Terrorist threats have never really affected my life.
I’m one of the lucky ones.
Like most IU undergrads, I’ve been very aware of terrorism for half my life — since Sept. 11, 2001. But even after that day, with all of the highly publicized terrorist attacks and attempts around the world, I’ve still felt pretty secure.
Indiana isn’t exactly high on most international terrorists’ hit lists — Chicago is probably the closest city big enough to be worth hitting.
My parents’ assurances that nothing was going to happen here got my 11-year-old self through the weeks and month after the towers were hit, and I gradually got used to it, in a distant, not-really-involved sort of way.
Even terrorist attacks in countries I visited didn’t phase me. The London Tube bombings took place nine months before I visited, and it was far enough in the past that I didn’t worry about it.
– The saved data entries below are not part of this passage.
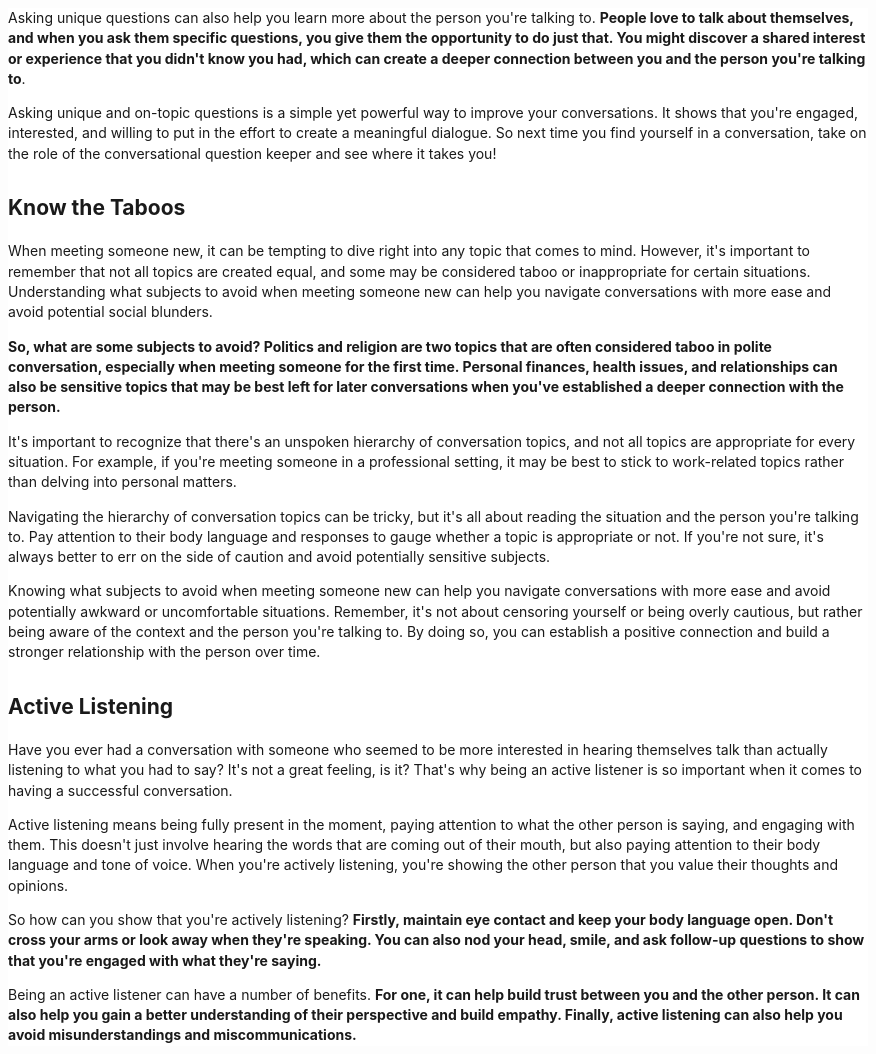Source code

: Asking unique questions can also help you learn more about the person you're talking to. **People love to talk about themselves, and when you ask them specific questions, you give them the opportunity to do just that. You might discover a shared interest or experience that you didn't know you had, which can create a deeper connection between you and the person you're talking to**.

Asking unique and on-topic questions is a simple yet powerful way to improve your conversations. It shows that you're engaged, interested, and willing to put in the effort to create a meaningful dialogue. So next time you find yourself in a conversation, take on the role of the conversational question keeper and see where it takes you!

## Know the Taboos
When meeting someone new, it can be tempting to dive right into any topic that comes to mind. However, it's important to remember that not all topics are created equal, and some may be considered taboo or inappropriate for certain situations. Understanding what subjects to avoid when meeting someone new can help you navigate conversations with more ease and avoid potential social blunders.

**So, what are some subjects to avoid? Politics and religion are two topics that are often considered taboo in polite conversation, especially when meeting someone for the first time. Personal finances, health issues, and relationships can also be sensitive topics that may be best left for later conversations when you've established a deeper connection with the person.**

It's important to recognize that there's an unspoken hierarchy of conversation topics, and not all topics are appropriate for every situation. For example, if you're meeting someone in a professional setting, it may be best to stick to work-related topics rather than delving into personal matters.

Navigating the hierarchy of conversation topics can be tricky, but it's all about reading the situation and the person you're talking to. Pay attention to their body language and responses to gauge whether a topic is appropriate or not. If you're not sure, it's always better to err on the side of caution and avoid potentially sensitive subjects.

Knowing what subjects to avoid when meeting someone new can help you navigate conversations with more ease and avoid potentially awkward or uncomfortable situations. Remember, it's not about censoring yourself or being overly cautious, but rather being aware of the context and the person you're talking to. By doing so, you can establish a positive connection and build a stronger relationship with the person over time.

## Active Listening
Have you ever had a conversation with someone who seemed to be more interested in hearing themselves talk than actually listening to what you had to say? It's not a great feeling, is it? That's why being an active listener is so important when it comes to having a successful conversation.

Active listening means being fully present in the moment, paying attention to what the other person is saying, and engaging with them. This doesn't just involve hearing the words that are coming out of their mouth, but also paying attention to their body language and tone of voice. When you're actively listening, you're showing the other person that you value their thoughts and opinions.

So how can you show that you're actively listening? **Firstly, maintain eye contact and keep your body language open. Don't cross your arms or look away when they're speaking. You can also nod your head, smile, and ask follow-up questions to show that you're engaged with what they're saying.**

Being an active listener can have a number of benefits. **For one, it can help build trust between you and the other person. It can also help you gain a better understanding of their perspective and build empathy. Finally, active listening can also help you avoid misunderstandings and miscommunications.**
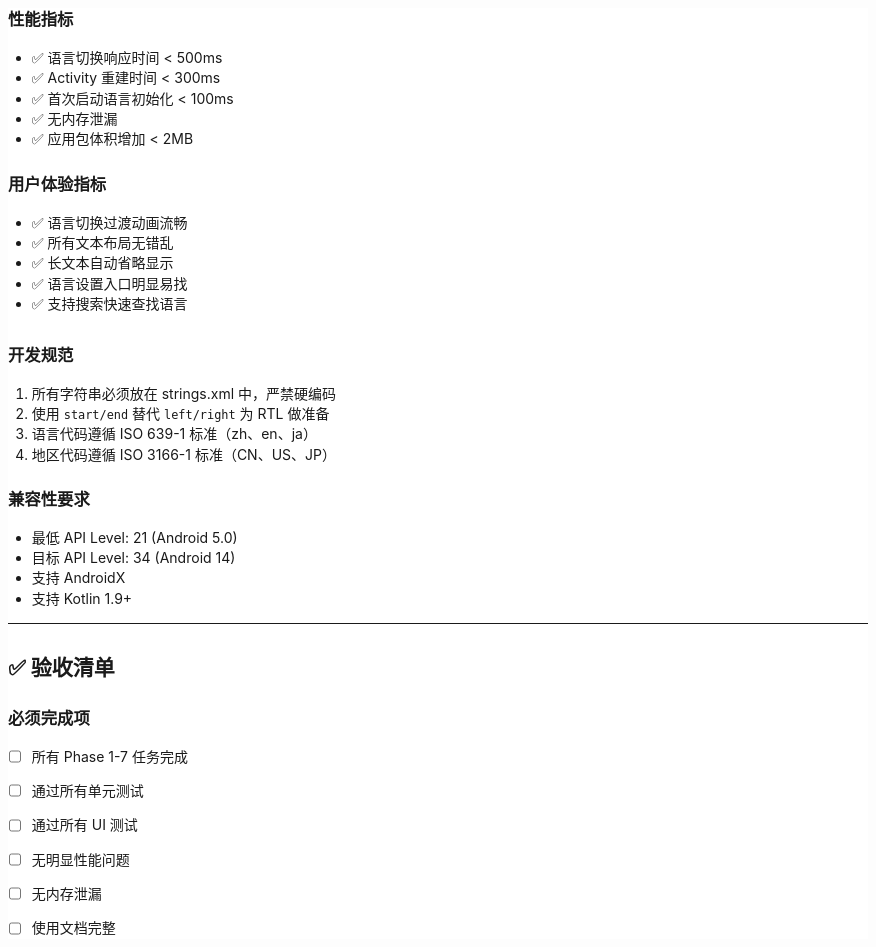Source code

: ### 性能指标
- ✅ 语言切换响应时间 < 500ms
- ✅ Activity 重建时间 < 300ms
- ✅ 首次启动语言初始化 < 100ms
- ✅ 无内存泄漏
- ✅ 应用包体积增加 < 2MB

### 用户体验指标
- ✅ 语言切换过渡动画流畅
- ✅ 所有文本布局无错乱
- ✅ 长文本自动省略显示
- ✅ 语言设置入口明显易找
- ✅ 支持搜索快速查找语言

## 

### 开发规范
1. 所有字符串必须放在 strings.xml 中，严禁硬编码
2. 使用 `start/end` 替代 `left/right` 为 RTL 做准备
3. 语言代码遵循 ISO 639-1 标准（zh、en、ja）
4. 地区代码遵循 ISO 3166-1 标准（CN、US、JP）

### 兼容性要求
- 最低 API Level: 21 (Android 5.0)
- 目标 API Level: 34 (Android 14)
- 支持 AndroidX
- 支持 Kotlin 1.9+

---

## ✅ 验收清单

### 必须完成项
- [ ] 所有 Phase 1-7 任务完成
- [ ] 通过所有单元测试
- [ ] 通过所有 UI 测试
- [ ] 无明显性能问题
- [ ] 无内存泄漏
- [ ] 使用文档完整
I never saw or heard anything during the Paris riots that spring. When I went to Israel last winter, we were in a tour group and isolated from the news. And, as it so happens, the big terrorism news that week was the people who stopped an attacker on a plane headed to the States.
It wasn’t until I was on my own in a large, strange city that I started to realize that it affects me, too.
The U.S. and Britain have both issued travel warnings. I got e-mails from IU, the university sponsoring my program and my parents to be careful and alert someone if I see anything suspicious.
I was frightened in a way I wasn’t even when I was in the Middle East. For the first time in my life, I’m really, truly on my own. I’m in a city about eight times the size of my hometown. And the country I’m in and the country I come from are both raising the terrorist threat levels.
Having to be wary of that is a strange — and kind of alarming — experience.
We’re told we could be attacked and then expected to go on with our lives. In fact, a Tube strike last week got Londoners’ attention more. No non-Americans I know even mentioned the increased threat levels.
It made me realize that everyone here still functions normally because they have no choice. They can’t stop someone from planning to set bombs off. They can’t protect the city. And they can’t let fear rule their lives. If everyone cowers in fear behind closed doors, the terrorists win. The world can’t stop spinning because of something that may or may not happen.
That doesn’t make me any less afraid. I should be afraid—something terrible could happen to me or someone I care about. But I can’t stop living my life because of it. I can’t stay off the Tube. It’s too far to walk to class or work. I can’t not travel around the country and around the continent.
I can be wary. I can watch for abandoned bags on the tube. I can look around me when I walk instead of bouncing to my iPod and staring at my feet (because better I trip over uneven ground than I miss something important). I can be careful.
And I can continue to live my life.
Having the right attitude might or might not be half the battle, but I think it helps (particularly when I’m in a peppy mood or on caffeine. I don’t so much think this when my alarm goes off at 7:15 in the morning). Be careful, but, as Dory says, “Just keep swimming.”
When we got to London, we asked one of the program staff members how often it rains, because it’s one of the two things the country is most famous for (the other being tea). He told us to prepare for rain every day. If it did rain, we wouldn’t get too wet. If it didn’t, we’d have a nice surprise.
That applies to the rest of life, here and elsewhere. Be prepared in case it happens. Watch what’s around me, have important contact numbers and make sure my cell phone is always charged and on me — and be happy when it doesn’t.
In other words, just keep swimming and hope I don’t get too wet.